Dr. Mona also talked about her great uncle, Nuri Rafail Kutani, who inspired her devotion to social justice and to medicine. As she wrote in the September 2019 issue of The Volunteer, Kutani devoted his life to social justice. While studying at MIT in Cambridge, Massachusetts, in the early 1930s, he became radicalized. Soon after, he was expelled from the university and sent back to Iraq where he organized the Association Against Imperialism and Fascism. He was one of just two Iraqis to fight with the International Brigades in Spain. Nuri, Dr. Mona explained, was a looming figure in her family’s history—someone who devoted his life to justice and “even had a tattoo, which was actually a tattoo of the symbol of the International Brigades.” It was only while writing the book that Hanna-Attisha and her family were finally able to retrieve Kutani’s file from Spain, where it was catalogued under one of his aliases. For Dr. Mona, the Spanish Civil War offers enduring lessons about to fight for freedom and justice. Her great uncle’s example pushed Dr. Mona to medicine and inspired her response to the health crisis facing Flint’s children.

She also discussed how her family background as reluctant immigrants from Iraq informed her idea of inclusion, which is especially pertinent in today’s political climate. As a child, her parents remained in close contact with friends and family in Iraq but felt that they could not return home under the repressive regime of Saddam Hussein in the late 1970s, which had created a republic of fear and poisoned its own children. Her father showed her a picture of the chemical gas attack against Kurds in northern Iraq of a child killed by Saddam Hussein’s attack. “We were raised as immigrants; we were lucky to be in this country, but we cannot close our eyes to injustice and we had to continue to raise our voices when we could against injustices that were happening.” Dr. Mona told the audience that she had taken an oath to stand up for children but that hers “was also a value system rooted in a long-standing family history of fighting for social justice.”

Aaron Retish and Dr. Mona at Wayne State.

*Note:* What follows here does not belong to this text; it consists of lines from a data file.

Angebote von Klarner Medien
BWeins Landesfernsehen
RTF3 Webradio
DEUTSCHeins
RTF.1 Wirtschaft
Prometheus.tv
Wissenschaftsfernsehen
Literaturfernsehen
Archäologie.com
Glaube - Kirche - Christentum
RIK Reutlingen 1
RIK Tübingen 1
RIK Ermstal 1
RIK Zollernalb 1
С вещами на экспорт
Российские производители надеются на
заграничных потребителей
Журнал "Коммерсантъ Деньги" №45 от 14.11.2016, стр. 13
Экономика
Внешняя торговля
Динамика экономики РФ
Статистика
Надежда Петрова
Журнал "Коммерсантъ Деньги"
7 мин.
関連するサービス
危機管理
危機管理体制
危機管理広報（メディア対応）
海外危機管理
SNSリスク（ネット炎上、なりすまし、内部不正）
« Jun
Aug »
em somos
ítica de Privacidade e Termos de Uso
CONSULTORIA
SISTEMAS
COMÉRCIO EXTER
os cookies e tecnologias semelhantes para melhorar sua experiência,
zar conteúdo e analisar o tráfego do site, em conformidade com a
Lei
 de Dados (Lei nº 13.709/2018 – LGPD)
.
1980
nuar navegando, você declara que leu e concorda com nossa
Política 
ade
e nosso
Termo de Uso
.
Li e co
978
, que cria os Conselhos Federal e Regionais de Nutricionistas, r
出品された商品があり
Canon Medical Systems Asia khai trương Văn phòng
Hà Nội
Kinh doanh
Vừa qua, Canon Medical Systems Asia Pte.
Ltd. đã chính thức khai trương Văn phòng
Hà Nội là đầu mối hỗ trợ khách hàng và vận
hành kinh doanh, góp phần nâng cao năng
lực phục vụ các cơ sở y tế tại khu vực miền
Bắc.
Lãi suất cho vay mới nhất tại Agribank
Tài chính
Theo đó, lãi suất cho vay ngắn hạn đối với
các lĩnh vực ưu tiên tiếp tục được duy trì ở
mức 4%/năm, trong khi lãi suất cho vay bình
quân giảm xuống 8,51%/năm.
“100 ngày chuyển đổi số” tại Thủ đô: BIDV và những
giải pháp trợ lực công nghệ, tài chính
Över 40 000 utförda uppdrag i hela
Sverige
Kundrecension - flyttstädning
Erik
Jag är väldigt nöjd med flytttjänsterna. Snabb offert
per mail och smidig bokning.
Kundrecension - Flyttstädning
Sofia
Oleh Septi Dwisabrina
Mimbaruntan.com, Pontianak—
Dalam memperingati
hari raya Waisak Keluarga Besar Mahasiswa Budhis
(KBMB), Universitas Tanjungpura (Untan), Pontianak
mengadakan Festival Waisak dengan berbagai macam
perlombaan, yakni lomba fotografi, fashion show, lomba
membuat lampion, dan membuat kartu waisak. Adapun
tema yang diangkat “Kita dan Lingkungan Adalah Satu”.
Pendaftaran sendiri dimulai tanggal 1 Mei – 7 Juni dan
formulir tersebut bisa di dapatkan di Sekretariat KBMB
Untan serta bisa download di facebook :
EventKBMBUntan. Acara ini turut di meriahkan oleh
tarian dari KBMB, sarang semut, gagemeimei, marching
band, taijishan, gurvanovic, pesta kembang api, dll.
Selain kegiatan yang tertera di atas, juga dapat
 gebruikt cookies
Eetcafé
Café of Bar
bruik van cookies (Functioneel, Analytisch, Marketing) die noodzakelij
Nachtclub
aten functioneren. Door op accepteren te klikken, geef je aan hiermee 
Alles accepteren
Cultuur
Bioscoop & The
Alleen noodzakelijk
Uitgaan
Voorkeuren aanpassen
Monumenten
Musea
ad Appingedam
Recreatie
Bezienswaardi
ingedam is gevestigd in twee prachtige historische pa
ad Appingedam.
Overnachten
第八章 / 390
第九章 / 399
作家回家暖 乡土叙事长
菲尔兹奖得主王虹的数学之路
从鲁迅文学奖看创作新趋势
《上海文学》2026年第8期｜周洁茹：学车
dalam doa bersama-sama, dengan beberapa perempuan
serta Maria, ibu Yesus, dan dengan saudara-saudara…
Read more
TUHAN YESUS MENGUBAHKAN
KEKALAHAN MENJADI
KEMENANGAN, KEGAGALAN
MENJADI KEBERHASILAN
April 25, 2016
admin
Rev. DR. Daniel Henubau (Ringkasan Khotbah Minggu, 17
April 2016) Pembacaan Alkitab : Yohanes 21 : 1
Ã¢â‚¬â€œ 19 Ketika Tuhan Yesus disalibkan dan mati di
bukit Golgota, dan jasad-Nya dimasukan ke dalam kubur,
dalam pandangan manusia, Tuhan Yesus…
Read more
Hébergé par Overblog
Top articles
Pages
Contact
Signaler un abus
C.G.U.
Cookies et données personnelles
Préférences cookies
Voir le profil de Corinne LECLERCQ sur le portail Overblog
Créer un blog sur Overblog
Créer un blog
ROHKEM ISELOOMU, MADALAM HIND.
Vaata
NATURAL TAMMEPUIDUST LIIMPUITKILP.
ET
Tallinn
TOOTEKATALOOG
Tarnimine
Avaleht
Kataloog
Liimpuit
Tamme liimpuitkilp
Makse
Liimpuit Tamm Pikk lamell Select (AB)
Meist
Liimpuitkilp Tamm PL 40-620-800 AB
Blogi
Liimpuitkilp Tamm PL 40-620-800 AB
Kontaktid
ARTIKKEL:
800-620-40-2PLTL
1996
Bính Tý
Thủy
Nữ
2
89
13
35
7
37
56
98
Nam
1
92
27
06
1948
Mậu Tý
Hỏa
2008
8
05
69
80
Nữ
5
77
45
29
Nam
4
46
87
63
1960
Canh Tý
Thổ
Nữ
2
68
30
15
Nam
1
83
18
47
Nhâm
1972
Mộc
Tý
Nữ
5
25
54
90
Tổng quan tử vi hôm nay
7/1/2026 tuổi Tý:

“How did you stay positive and not give up when you were attacked by city and state officials?” a member of the audience asked. Dr. Mona replied that she did doubt herself, but that she also felt a larger responsibility to the kids of Flint. “It was a choiceless choice,” she said. Once she learned that there was lead in the water, as a pediatrician she felt a responsibility to act. Audience members also asked about what has happened after she exposed the dangerous lead levels. Since 2015, there has been greater attention and more resources devoted to Flint. It will soon join only two other cities in an effort to replace all lead pipes. In addition, Dr. Mona is part of an important initiative to promote healthy nutrition among the children of Flint. There are no grocery stores in Flint and Dr. Mona is leading a program to persuade residents to buy produce at its farmer’s market. She is also bringing more books to Flint’s children. Still, troubles remain. Residents are still on a water advisory warning, meaning that they should still drink bottled water. Meanwhile, city and state officials who knew about the lead levels and did nothing have not been prosecuted. Environmental racism remains strong as well.

Long lines of adoring students and community members waited to talk to Dr. Mona after the event. They spoke about how much Dr. Mona inspired them and how the community continues to seethe over the injustice of the Flint water crisis.

Aaron Retish, a member of ALBA’s Executive Committee, teaches history at Wayne State University.